Of course, then, on top of it all, the unstable, meddling Russian, Vladimir Rostov, blusters his way onto the action.
“All right. So you decide to become my doppleganger and—”
“The fuck is that?”
“A double, you know. You imitated me. You hear me on the phone, talking about the witnesses I have to find, and you decide to help me out.”
“Yeah, yeah. I find this Iranian asshole—Nashim—and he gets me to Vimal’s friend, Kirtan. And he gives up Vimal’s name and girlfriend, Adeela. I am fucking good detective, huh? Columbo!” A shrug. “I got close. But didn’t work. Fuck me.”
Krueger now asked, point-blank, why he’d done it. Dobprom’s goal was the same as New World’s: to keep the diamond lode secret. Why not just let Krueger handle the matter?
Rostov tossed back his bourbon and poked a toothpick Krueger’s way. “Look, my friend. You are not offensed by my saying it, I hope: But this is big fucking deal. What happen, if you fucked up? That kimberlite, oh, is sweet. I am reading assay report. You see carats per ton?” He nodded his head out the window, presumably indicating the geothermal site in Brooklyn. He whispered reverently, “That is Botswana yield.”
Although it varied considerably, the rule in the industry was that on average a mine had to process one hundred to two hundred tons of rock to produce one carat of quality diamond. In the African nation of Botswana, the diamond concentration in ore was ten times higher. The best in the world.

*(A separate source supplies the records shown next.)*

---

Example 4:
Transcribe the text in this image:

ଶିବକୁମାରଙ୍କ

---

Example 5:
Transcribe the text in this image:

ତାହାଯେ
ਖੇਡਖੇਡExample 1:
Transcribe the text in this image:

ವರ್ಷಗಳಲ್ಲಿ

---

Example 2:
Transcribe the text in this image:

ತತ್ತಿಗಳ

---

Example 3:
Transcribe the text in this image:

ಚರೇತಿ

The New York lode was the same.
“I am so very prosti, so very sorry, kuritsa, if you are sad. But we could not take chance. So, cheer up! Here I am come to help you. You are the Batman and I am the Robin! Pat me on back!”
Chapter 52
I’m not making this call. You never heard it. And you’re not reactin’ to it. Anyway, anyhow. Got that?”

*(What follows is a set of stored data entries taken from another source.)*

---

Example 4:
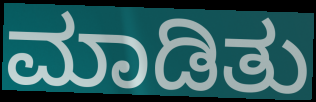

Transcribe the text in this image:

ಮಾಡಿತು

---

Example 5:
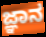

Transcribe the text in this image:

ಜ್ಞಾನ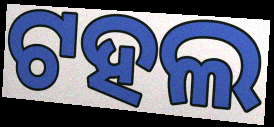
ଟହଲ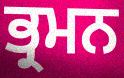
ਭ੍ਰਮਨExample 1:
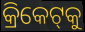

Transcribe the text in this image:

କ୍ରିକେଟ୍‌କୁ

Amelia Sachs, standing in the corner of Rhyme’s lab, was listening to the caller. Fred Dellray, special agent with the FBI’s New York office.
“Okay.”
“Is Lincoln nearby?”
The hell was this all about? she wondered.
“Yes.”
Rhyme was across the parlor, speaking with Ron Pulaski.
“Can he hear you?”
“No. Explain.”
“Okay, here’s the deal, and it ain’t so nice, Amelia. I heard through the vine, Lincoln’s under investigation. Ron too. Us. FBI, Eastern District.”
She didn’t move, felt the warmth of shock wash over her. “I see. And why would that be?”
Dellray was the bureau’s expert in undercover ops. The lanky African American was the epitome of subdued, as one would have to be when playing the role of an arms dealer offering to sell munitions to a twitchy neo-Nazi, pointing a Glock his way to aid in the negotiation process. But now, she heard dismay in his voice—a tone she’d never heard before.
“They’ve been helping the defense in the El Halcón case.”
She struggled not to utter any words of shock or disappointment. “And that’s confirmed?”
“Oh, yeah. Pretty boy Hank Bishop, prosecutor going after El Halcón, he’s got all the evidence he needs for an arrest. Both of ’em. Ron and Lincoln.”
She was stunned. “I see.”
Sachs recalled that Ron had been acting secretive lately. He’d gone off on several missions that seemed unrelated to the Unsub 47 case. And there was that visitor the other day, a man who was Hispanic in appearance. Maybe he was one of El Halcón’s aides or lawyers.
“I’m thinking he signed on because there was some funny business with the evidence. Maybe an agent or evidence tech played fast and loose, just to make sure El Halcón got put away good and long. I mean, he is a triple-A-rated shit. I can see Lincoln getting in a knot about that. But…” His voice dipped. “He didn’t go to Bishop or anyone else. He just took on the defense’s case on his own and…fuck, he’s getting paid for it. Bunch o’ money. In the K’s. Makes it look bad.”
Jesus, Rhyme. What the hell have you done?